„Astrid“
Harte Zeiten für starke Frauen

Jeder kennt sie, hat ihre Bücher gelesen oder die Filme nach diesen Vorlagen gesehen. Astrid Lindgren (1907-2001) darf mit Recht als die berühmteste und einflussreichste Kinder- und Jugendbuchautorin angesehen werden. 

Donnerstag, 06.12.2018, 16:22 Uhr aktualisiert: 06.12.2018, 16:41 Uhr
Sie radelt hoffnungsvoll in die Zukunft: Astrid Lindgren (Alba August) geht in den 20er Jahren in Schweden unbeirrbar ihren Weg.
Sie radelt hoffnungsvoll in die Zukunft: Astrid Lindgren (Alba August) geht in den 20er Jahren in Schweden unbeirrbar ihren Weg. Foto: dpa

Der Schöpferin von Figuren wie Michel aus Lönneberga, Pippi Langstrumpf , Karlsson, Ronja Räubertochter und den Kindern aus Bullerbü ist das erstaunlich starke Biopic „ Astrid “ der dänischen Regisseurin Pernilla Fischer Christensen („En Soap“, „Eine Familie“) gewidmet.
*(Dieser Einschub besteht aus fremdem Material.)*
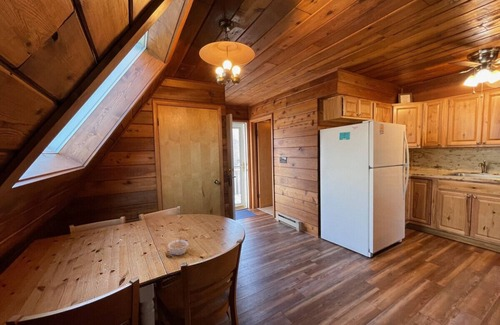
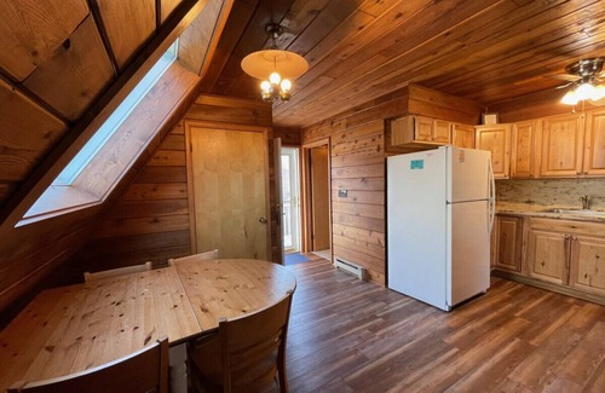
- legume [167,236,190,256]
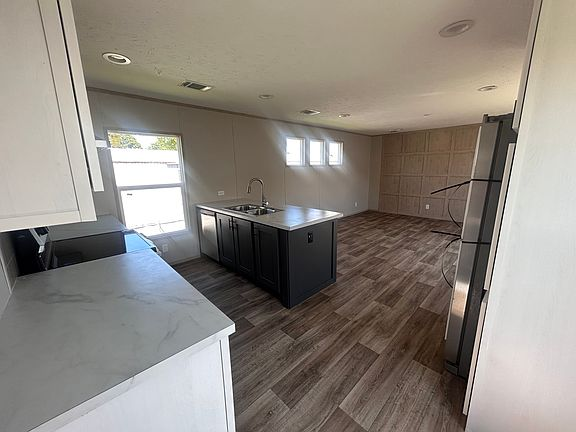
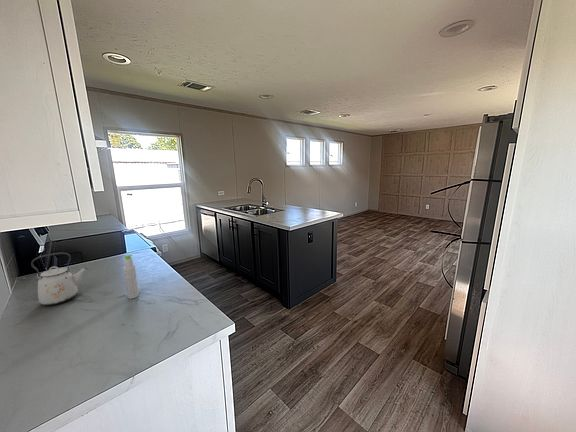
+ bottle [123,254,140,300]
+ kettle [30,252,89,306]
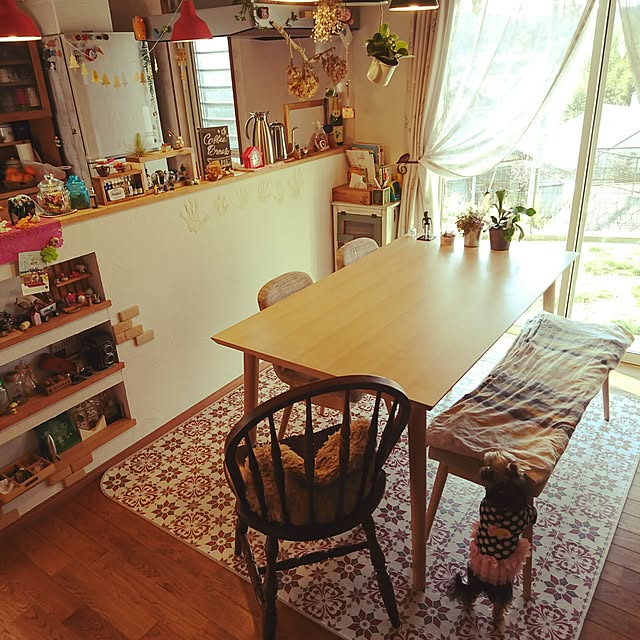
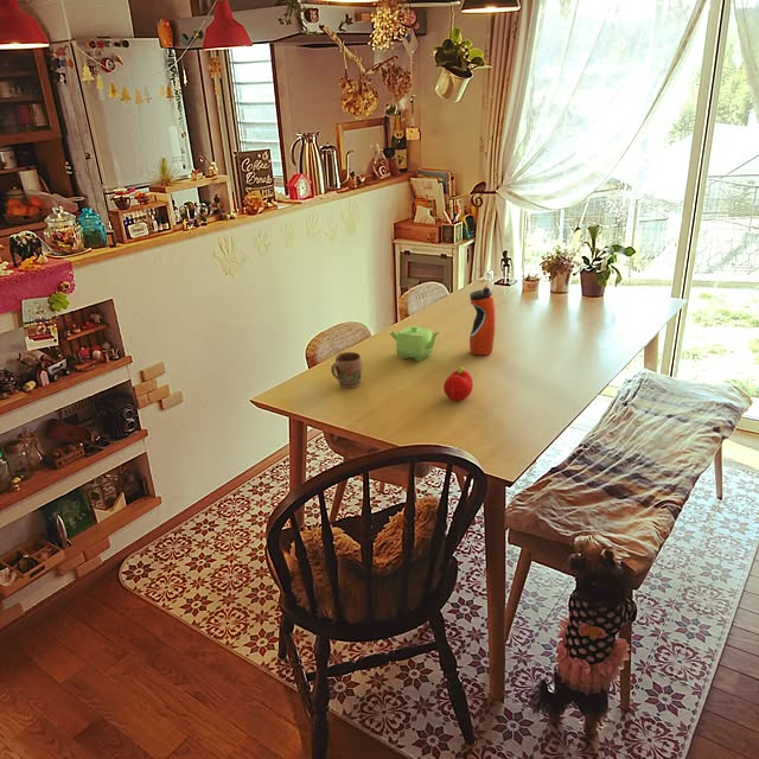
+ water bottle [468,283,497,356]
+ fruit [442,365,474,402]
+ teapot [389,325,441,362]
+ mug [331,351,363,389]
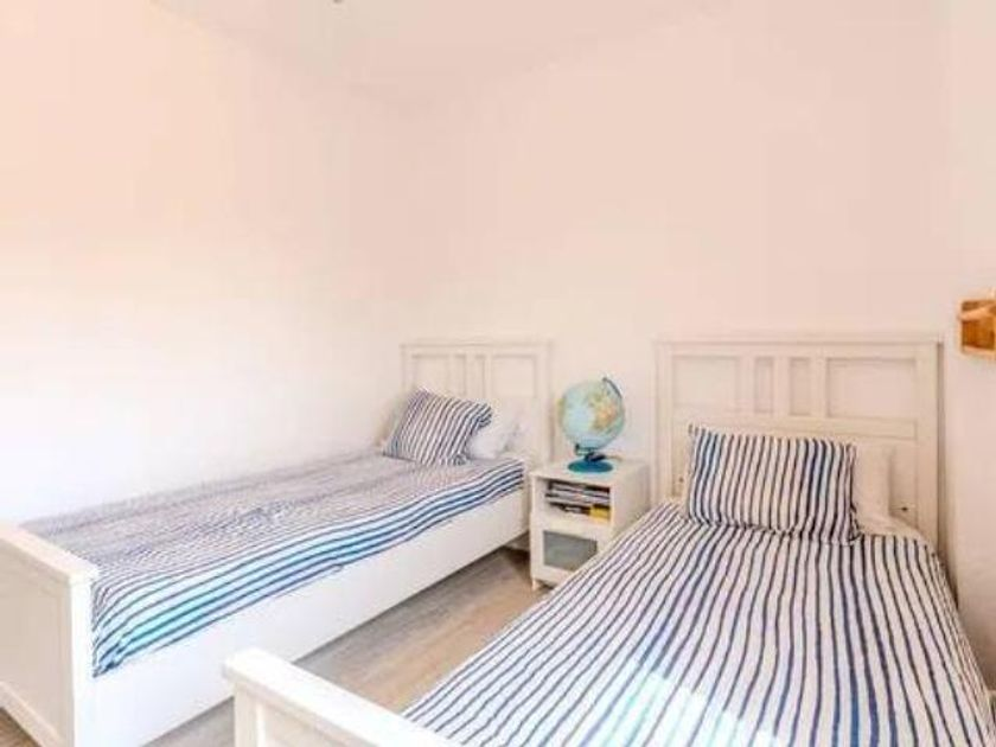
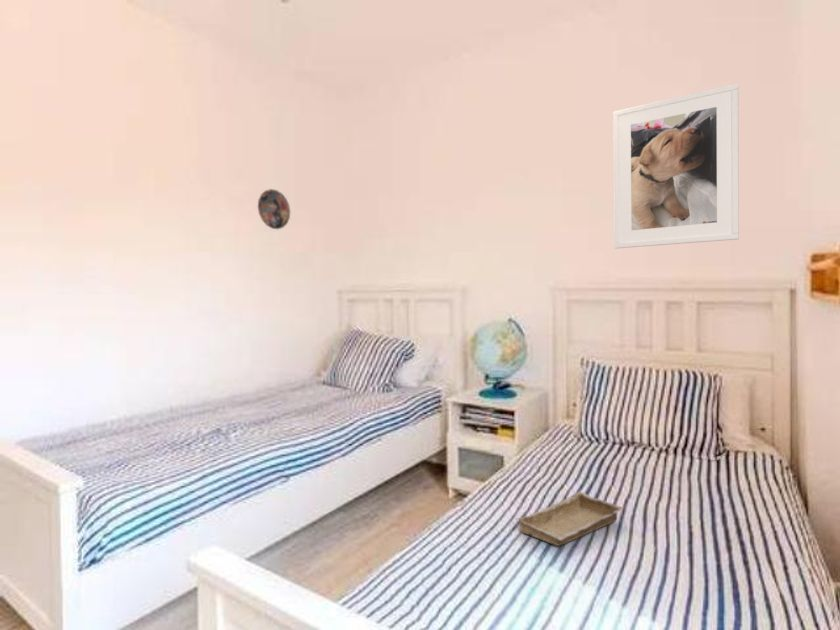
+ decorative plate [257,188,291,230]
+ tray [515,490,624,547]
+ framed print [612,83,740,249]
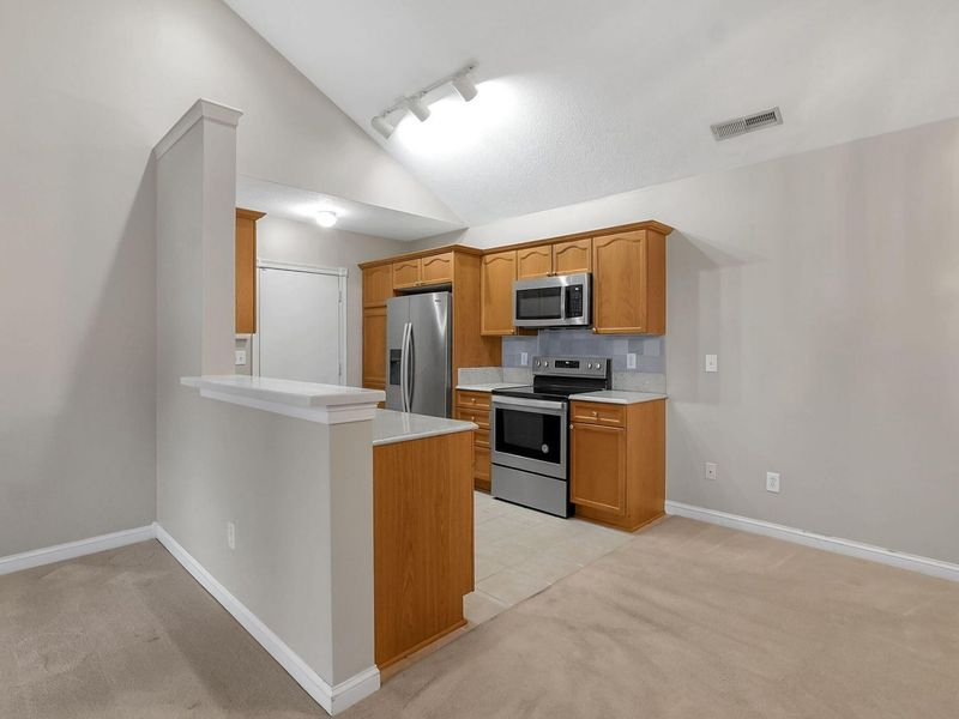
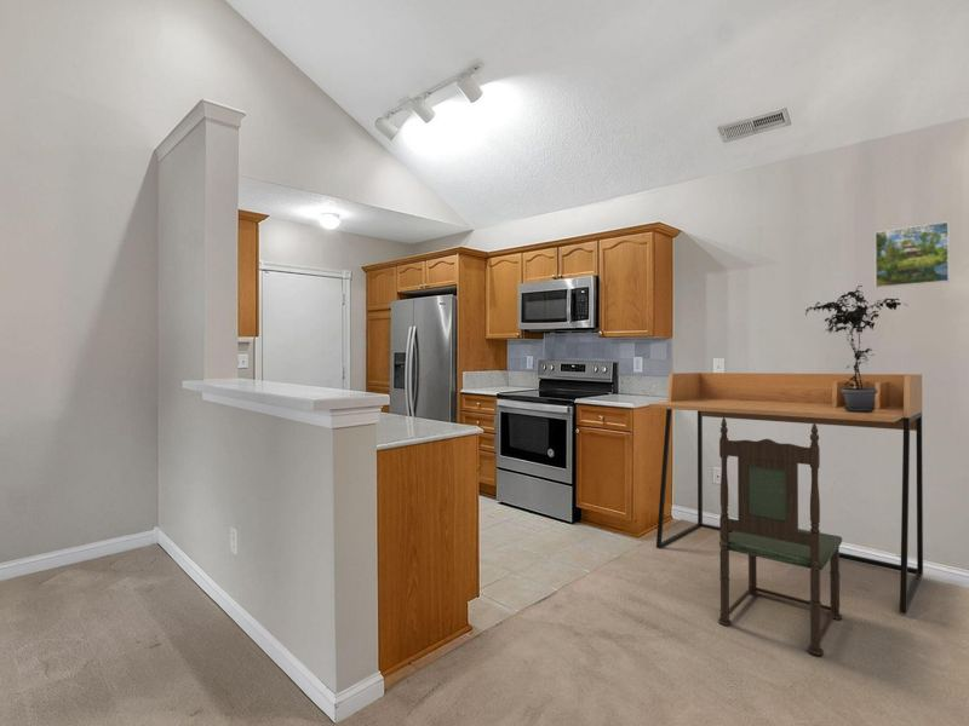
+ desk [647,371,924,615]
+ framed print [873,220,951,289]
+ dining chair [717,417,843,657]
+ potted plant [804,284,907,413]
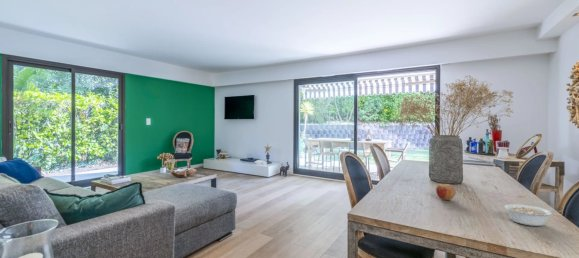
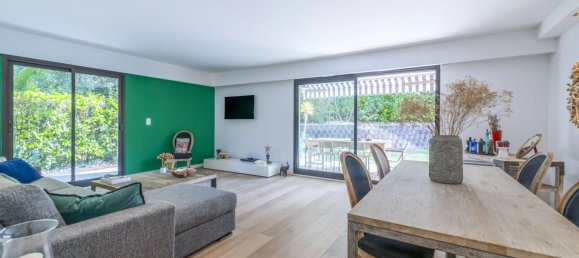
- fruit [435,181,457,201]
- legume [504,203,561,227]
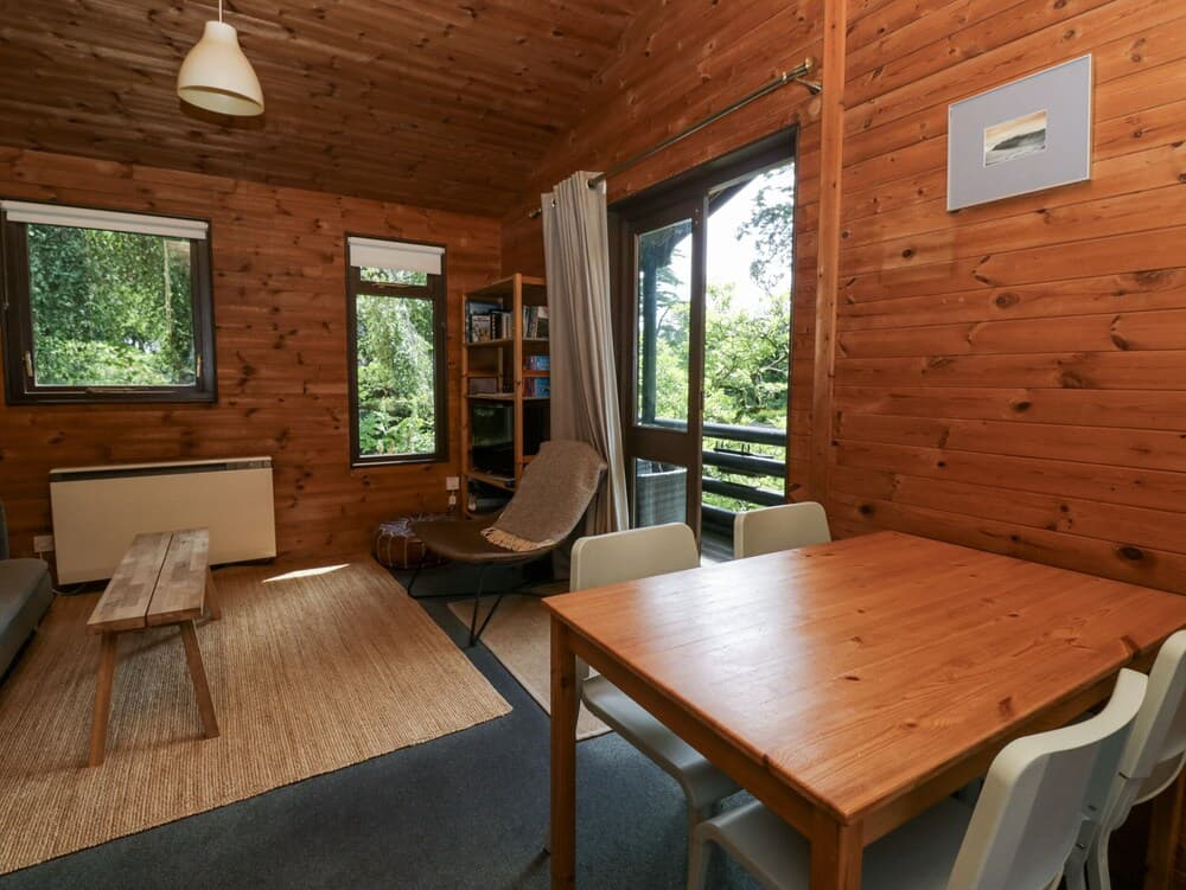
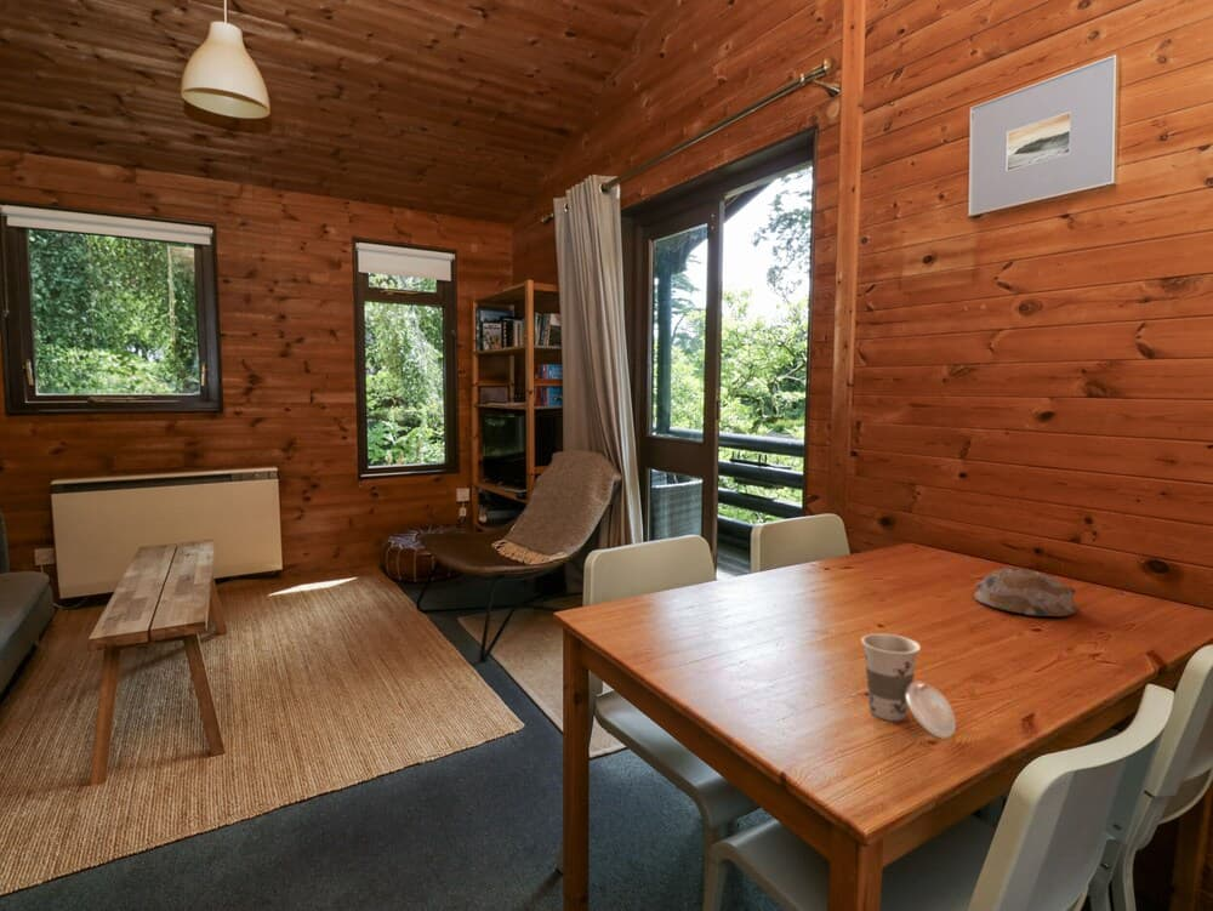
+ cup [860,632,957,740]
+ bowl [973,568,1078,617]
Erstaunlich ist „Astrid“, weil hier ein ruhig und einfühlsam erzählter Film entstanden ist, der aber nicht als Wohlfühlpille daherkommt, sondern sich auf die relativ unbekannten frühen Jahre von Lindgren konzen­triert, die ihr späteres Schaffen bestimmen sollten. Das Schweden der 20er Jahre war keineswegs eine moderne Gesellschaft, sondern wie in Deutschland bis in die frühen 60er Jahre hinein autoritär und repressiv. Eine harte Zeit für starke Frauen.

Das bekommt Astrid, wunderbar gespielt von der Dänin Alba August (Serie „Die Erbschaft“), hochgelobte Tochter von Regisseur Bille August („Pelle, der Eroberer“) und Schauspielerin Pernilla August) zu spüren, als sie mit 18 Jahren schwanger wird: von einem verheiraten Mann! Undenkbar in der patriarchalischen Klassengesellschaft.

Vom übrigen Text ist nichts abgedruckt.